Dataset items:
▽

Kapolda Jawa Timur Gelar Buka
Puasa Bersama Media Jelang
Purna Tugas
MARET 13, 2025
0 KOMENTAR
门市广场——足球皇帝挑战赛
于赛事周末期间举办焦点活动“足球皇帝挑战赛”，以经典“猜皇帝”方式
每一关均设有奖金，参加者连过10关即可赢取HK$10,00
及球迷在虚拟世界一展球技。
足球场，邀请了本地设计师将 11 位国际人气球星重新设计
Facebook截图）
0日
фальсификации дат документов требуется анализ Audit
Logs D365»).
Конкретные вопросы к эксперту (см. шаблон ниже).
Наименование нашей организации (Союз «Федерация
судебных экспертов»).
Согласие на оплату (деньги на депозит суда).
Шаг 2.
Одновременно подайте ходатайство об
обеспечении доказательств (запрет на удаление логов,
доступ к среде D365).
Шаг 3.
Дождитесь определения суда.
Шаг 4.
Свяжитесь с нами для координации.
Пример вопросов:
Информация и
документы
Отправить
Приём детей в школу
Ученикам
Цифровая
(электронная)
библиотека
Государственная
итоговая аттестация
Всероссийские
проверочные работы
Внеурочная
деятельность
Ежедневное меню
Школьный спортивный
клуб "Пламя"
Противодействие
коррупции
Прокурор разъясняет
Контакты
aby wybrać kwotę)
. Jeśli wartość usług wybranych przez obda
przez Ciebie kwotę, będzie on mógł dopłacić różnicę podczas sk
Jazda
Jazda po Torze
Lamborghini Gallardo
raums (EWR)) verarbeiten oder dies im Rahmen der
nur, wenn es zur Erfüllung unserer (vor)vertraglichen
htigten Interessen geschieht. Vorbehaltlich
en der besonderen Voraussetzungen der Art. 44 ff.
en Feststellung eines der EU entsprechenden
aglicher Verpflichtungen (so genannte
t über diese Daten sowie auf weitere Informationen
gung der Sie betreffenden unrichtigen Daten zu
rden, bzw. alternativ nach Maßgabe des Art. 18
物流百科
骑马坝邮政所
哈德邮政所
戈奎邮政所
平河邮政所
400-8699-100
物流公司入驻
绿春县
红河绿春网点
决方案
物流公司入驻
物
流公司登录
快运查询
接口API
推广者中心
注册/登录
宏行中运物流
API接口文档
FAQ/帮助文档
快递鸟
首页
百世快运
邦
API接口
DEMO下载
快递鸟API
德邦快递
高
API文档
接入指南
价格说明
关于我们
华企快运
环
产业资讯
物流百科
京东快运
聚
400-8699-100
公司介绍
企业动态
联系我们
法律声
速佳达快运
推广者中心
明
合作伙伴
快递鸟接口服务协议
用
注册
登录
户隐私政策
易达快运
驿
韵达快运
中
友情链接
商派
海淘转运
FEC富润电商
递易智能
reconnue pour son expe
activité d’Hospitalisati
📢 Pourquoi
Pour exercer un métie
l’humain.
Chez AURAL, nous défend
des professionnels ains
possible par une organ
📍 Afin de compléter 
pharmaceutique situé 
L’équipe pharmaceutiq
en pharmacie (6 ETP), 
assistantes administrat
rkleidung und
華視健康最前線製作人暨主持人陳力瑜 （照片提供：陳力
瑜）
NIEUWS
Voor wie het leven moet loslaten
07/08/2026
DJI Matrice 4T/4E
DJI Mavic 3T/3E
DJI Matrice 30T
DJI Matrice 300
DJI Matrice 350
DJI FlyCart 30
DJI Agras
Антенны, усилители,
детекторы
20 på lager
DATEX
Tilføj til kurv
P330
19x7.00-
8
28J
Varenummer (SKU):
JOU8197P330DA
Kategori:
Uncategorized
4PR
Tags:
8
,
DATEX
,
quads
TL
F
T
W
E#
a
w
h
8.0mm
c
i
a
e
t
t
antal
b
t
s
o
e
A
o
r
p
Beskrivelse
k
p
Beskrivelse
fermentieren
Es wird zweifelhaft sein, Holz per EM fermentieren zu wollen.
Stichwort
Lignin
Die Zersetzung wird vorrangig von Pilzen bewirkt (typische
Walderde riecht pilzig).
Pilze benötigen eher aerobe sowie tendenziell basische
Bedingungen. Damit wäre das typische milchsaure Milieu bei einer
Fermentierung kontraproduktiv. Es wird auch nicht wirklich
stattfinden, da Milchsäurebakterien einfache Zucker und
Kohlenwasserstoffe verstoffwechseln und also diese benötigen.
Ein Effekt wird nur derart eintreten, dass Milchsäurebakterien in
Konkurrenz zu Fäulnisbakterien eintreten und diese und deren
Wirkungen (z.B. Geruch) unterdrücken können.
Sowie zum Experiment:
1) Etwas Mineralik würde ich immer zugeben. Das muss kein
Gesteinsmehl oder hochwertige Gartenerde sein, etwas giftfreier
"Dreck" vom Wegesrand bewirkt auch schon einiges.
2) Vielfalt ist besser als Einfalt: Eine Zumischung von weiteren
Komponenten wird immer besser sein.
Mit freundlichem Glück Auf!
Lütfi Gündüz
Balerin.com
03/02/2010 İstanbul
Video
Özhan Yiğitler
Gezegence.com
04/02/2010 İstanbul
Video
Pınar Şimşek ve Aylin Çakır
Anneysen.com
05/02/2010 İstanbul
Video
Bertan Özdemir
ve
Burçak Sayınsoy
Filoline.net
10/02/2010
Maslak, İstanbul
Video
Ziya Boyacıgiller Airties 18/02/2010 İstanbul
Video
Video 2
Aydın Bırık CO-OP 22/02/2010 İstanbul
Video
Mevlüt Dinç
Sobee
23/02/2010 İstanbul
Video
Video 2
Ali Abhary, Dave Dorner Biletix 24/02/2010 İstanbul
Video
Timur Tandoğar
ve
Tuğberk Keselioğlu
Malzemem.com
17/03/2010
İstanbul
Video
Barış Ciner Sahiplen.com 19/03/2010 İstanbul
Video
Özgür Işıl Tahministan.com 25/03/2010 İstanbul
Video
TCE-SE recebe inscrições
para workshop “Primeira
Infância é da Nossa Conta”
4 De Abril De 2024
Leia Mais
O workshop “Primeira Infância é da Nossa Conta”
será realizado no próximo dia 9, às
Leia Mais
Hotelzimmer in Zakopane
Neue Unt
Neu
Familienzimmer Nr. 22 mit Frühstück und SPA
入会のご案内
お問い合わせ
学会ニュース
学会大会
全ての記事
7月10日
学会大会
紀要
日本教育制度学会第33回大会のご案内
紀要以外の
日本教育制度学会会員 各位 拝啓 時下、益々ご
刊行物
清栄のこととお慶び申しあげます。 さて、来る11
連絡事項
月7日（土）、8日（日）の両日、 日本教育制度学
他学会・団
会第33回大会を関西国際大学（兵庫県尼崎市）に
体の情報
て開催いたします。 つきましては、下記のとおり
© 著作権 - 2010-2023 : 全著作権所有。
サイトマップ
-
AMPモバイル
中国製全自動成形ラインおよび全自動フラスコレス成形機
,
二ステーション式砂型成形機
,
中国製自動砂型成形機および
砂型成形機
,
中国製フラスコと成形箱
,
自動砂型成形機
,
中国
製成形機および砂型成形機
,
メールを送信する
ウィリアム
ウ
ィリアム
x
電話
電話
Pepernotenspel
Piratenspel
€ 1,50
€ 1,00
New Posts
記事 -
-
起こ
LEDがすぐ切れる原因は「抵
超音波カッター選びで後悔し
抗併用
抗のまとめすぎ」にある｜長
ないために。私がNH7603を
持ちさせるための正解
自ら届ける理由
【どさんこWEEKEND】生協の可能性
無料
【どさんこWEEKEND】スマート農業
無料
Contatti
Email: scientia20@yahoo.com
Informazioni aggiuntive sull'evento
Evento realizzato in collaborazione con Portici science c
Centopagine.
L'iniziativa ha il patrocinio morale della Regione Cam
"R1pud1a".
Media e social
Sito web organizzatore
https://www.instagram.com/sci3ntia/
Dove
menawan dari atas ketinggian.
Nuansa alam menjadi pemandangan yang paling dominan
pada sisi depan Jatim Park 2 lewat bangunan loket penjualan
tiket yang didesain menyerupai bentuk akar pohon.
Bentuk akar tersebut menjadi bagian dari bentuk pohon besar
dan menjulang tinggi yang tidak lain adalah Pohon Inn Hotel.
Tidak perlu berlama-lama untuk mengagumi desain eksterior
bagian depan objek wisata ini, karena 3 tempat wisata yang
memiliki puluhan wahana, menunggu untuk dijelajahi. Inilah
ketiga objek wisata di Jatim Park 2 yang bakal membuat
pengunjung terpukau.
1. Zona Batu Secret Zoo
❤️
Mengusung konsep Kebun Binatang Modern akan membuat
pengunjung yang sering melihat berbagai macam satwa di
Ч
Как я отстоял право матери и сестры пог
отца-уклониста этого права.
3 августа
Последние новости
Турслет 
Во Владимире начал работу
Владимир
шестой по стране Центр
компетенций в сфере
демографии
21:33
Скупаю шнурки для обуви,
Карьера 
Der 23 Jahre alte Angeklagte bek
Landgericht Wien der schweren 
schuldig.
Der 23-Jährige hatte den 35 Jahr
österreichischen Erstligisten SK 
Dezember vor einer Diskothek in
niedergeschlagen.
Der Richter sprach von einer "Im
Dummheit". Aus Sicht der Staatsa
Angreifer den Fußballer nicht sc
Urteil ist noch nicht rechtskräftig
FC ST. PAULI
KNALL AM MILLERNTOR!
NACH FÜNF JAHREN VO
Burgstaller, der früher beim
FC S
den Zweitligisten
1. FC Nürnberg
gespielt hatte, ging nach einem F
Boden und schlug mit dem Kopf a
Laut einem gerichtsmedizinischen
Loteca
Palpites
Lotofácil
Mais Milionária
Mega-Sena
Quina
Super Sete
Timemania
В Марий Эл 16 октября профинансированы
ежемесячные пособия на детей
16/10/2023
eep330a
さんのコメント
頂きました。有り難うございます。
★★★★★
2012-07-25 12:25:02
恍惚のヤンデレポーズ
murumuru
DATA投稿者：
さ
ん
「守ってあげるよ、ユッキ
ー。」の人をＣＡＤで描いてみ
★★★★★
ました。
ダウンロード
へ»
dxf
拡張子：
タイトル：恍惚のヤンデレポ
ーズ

△

* _PROBLEM REQUIREMENTS_
Arrange every line from the beginning of the entries down to and including the line containing "Наименование нашей организации" as a Markdown table with columns n (row number) and Line. Omit blank lines.

* _SOLUTION FOR THIS EXERCISE_
| n | Line |
|---|---|
| 1 | Kapolda Jawa Timur Gelar Buka |
| 2 | Puasa Bersama Media Jelang |
| 3 | Purna Tugas |
| 4 | MARET 13, 2025 |
| 5 | 0 KOMENTAR |
| 6 | 门市广场——足球皇帝挑战赛 |
| 7 | 于赛事周末期间举办焦点活动“足球皇帝挑战赛”，以经典“猜皇帝”方式 |
| 8 | 每一关均设有奖金，参加者连过10关即可赢取HK$10,00 |
| 9 | 及球迷在虚拟世界一展球技。 |
| 10 | 足球场，邀请了本地设计师将 11 位国际人气球星重新设计 |
| 11 | Facebook截图） |
| 12 | 0日 |
| 13 | фальсификации дат документов требуется анализ Audit |
| 14 | Logs D365»). |
| 15 | Конкретные вопросы к эксперту (см. шаблон ниже). |
| 16 | Наименование нашей организации (Союз «Федерация |